To move the project from classroom to practice, Zierler had to find a healthcare unit willing to partner. The CCU team led by Dr. Kevin O’Brien seemed an ideal match.

“Over a four-year period prior to grant funding, our heart failure teams had decreased patient lengths of stay, improved mortality rates and cut costs,” O’Brien said. “But at the same time, we saw challenges around communications and teamwork. We welcomed the chance to work with Brenda and her team to improve our approach.”

Inpatient heart failure care at UW Medicine employs about a dozen cardiologists, more than 100 nurses, some 14 advanced practice providers and many other healthcare professionals, such as social workers, pharmacists and physical therapists. “These individuals need to work together smoothly to insure the best patient care,” Zierler said, “but we saw problems with poor hand-offs and interpersonal conflicts.”

Over a three-year period, CHSIE held 17 leadership workshops and trained 329 individuals on improving work processes, promoting communications and building partnerships across disciplines. “No one is trained to understand another person’s role or scope of practice,” Zierler said. “It takes time to build trust and foster a team that can collaborate and communicate effectively.”

In a baseline survey, team communication and relationships were assessed and results shared back to the heart failure teams. They were asked: How can you improve communication and relationships among your team and how can you improve your day-to-day performance in terms of patient care and safety?

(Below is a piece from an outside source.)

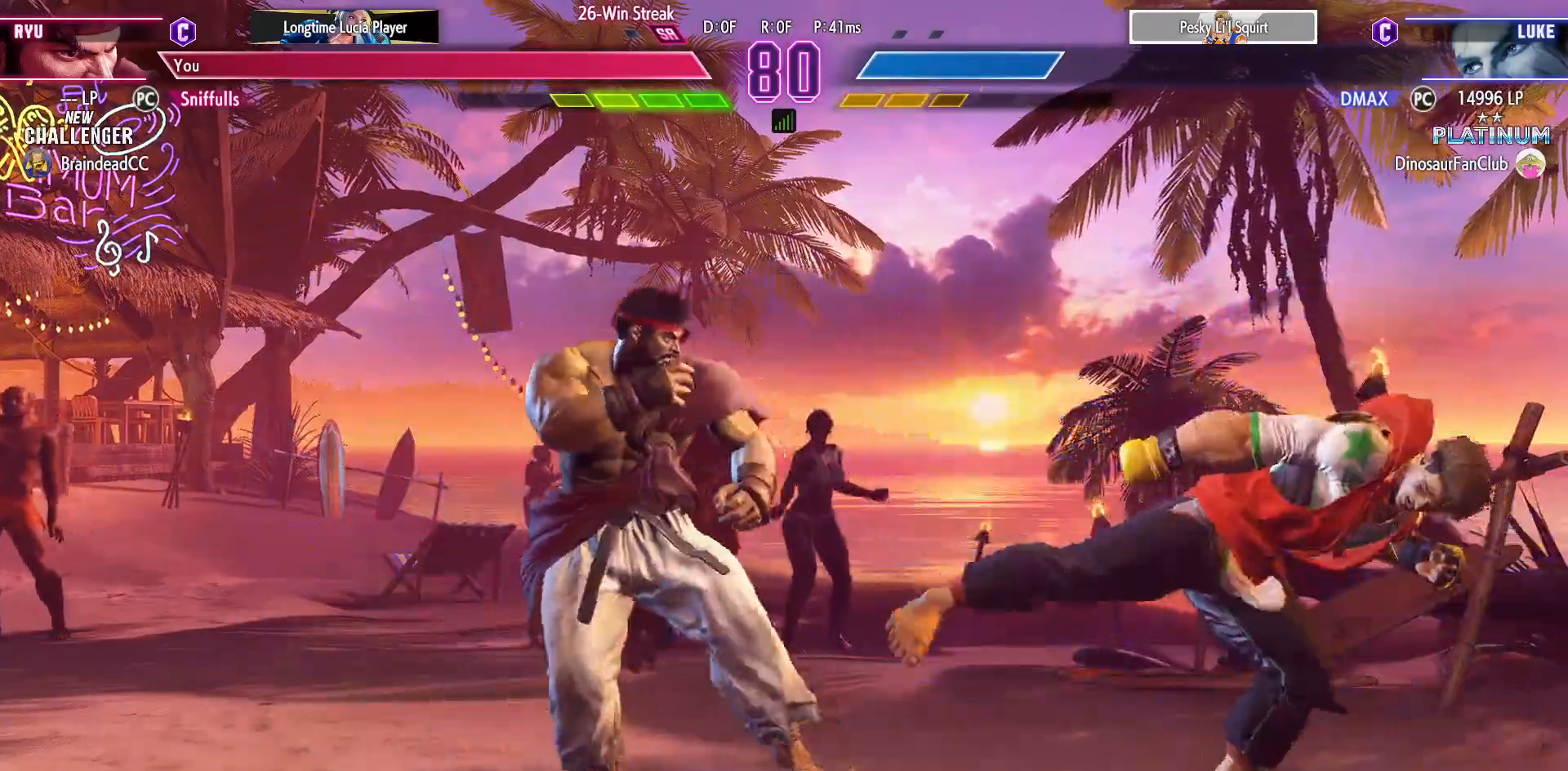
{"buttons": ["CIRCLE", "DPAD_DOWN"], "events": [[200, "DPAD_LEFT", "up"], [200, "DPAD_RIGHT", "down"], [500, "CIRCLE", "down"], [500, "DPAD_DOWN", "down"], [500, "DPAD_RIGHT", "up"]]}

Conducting patient rounds as a team surfaced as a project goal.

To inform the process, detailed scripts to improve bedside interactions were drafted and simulations run. Every point was nailed down—from who should talk first during rounds to which team member asks the family if they have questions. The process was rolled out first for the CCU team and then for the telemetry unit.

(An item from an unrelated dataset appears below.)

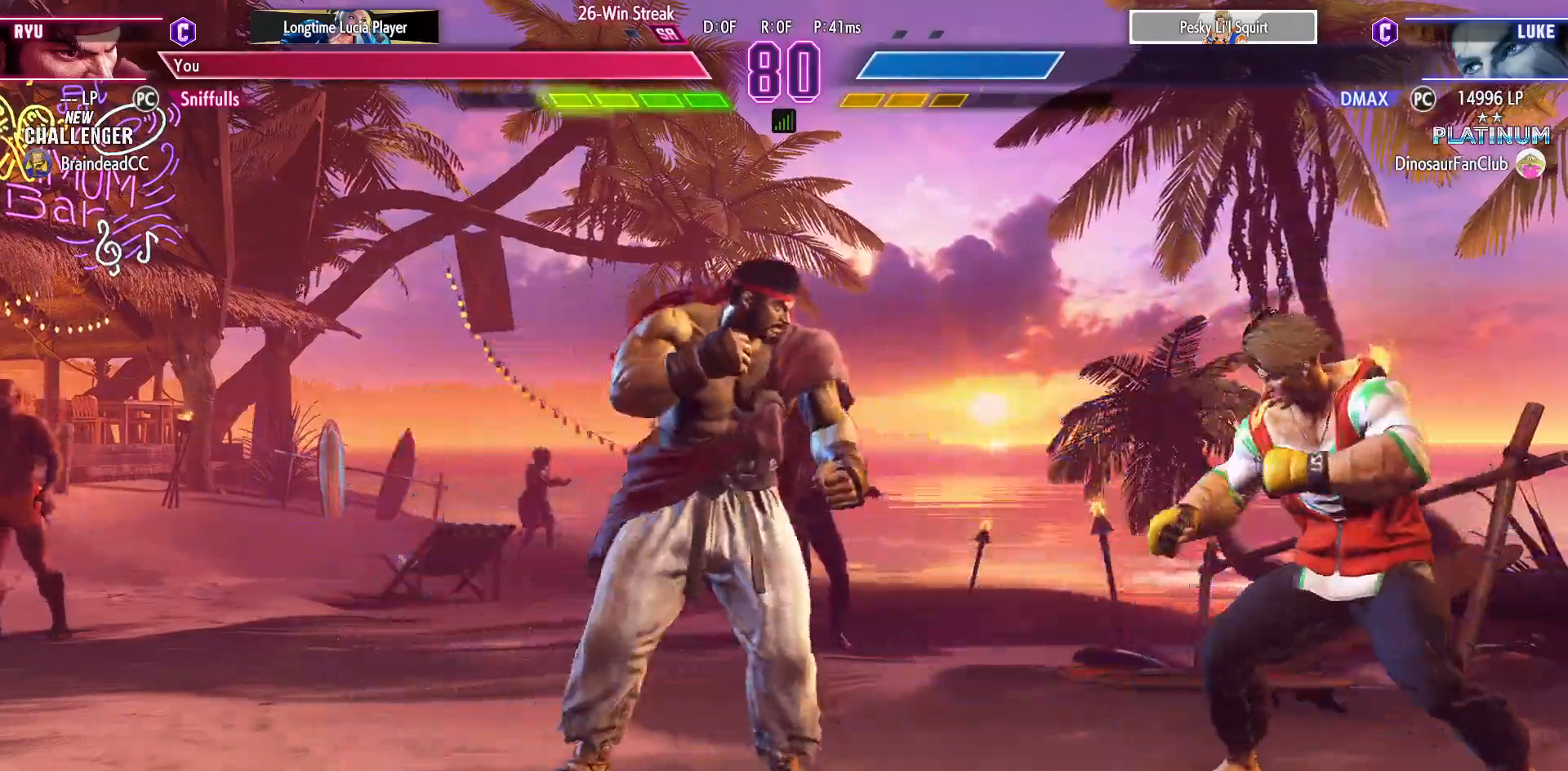
{"buttons": ["DPAD_DOWN", "DPAD_LEFT"], "events": [[17, "DPAD_LEFT", "down"], [117, "CIRCLE", "up"]]}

A consistent two-hour slot for rounds was established, making it easier for patients and families to know when the care team was going to be meeting to discuss the plan for the day as well as be available for questions.  A whiteboard in each room prominently displays the plan of care, and a new patient handout explains the rounding process and the roles of each team member.

The approach is a hit for patients, who appreciate the more personal contact. “I feel like the more eyes on me, the better,” said a patient that wished to remain anonymous. “It means more people looking for issues.”

Two years after launch, nurse participation in patient rounds has increased from 21 percent to more than 75 percent. When all team members hear the same information at the same time, rounds are more efficient and nurses are paging doctors less often to ask follow-up questions. In addition, the team survey has been repeated each year and has continued to show improvements in team communication and relationships.

“The nurses love this new way of doing rounds,” O’Brien said. “It’s more empowering. We saw a dramatic improvement in job satisfaction and the degree to which the nurses feel valued. We’ve also seen big improvements in staff and patient satisfaction, with ratings for both units now among the highest at UW Medical Center.”

To make sure the project continues beyond the grant cycle and can be scaled up across the University health system, the CHSIE team is developing a toolkit. Videos and scripts dealing with bedside rounds, along with survey tools and training materials, will be available online soon.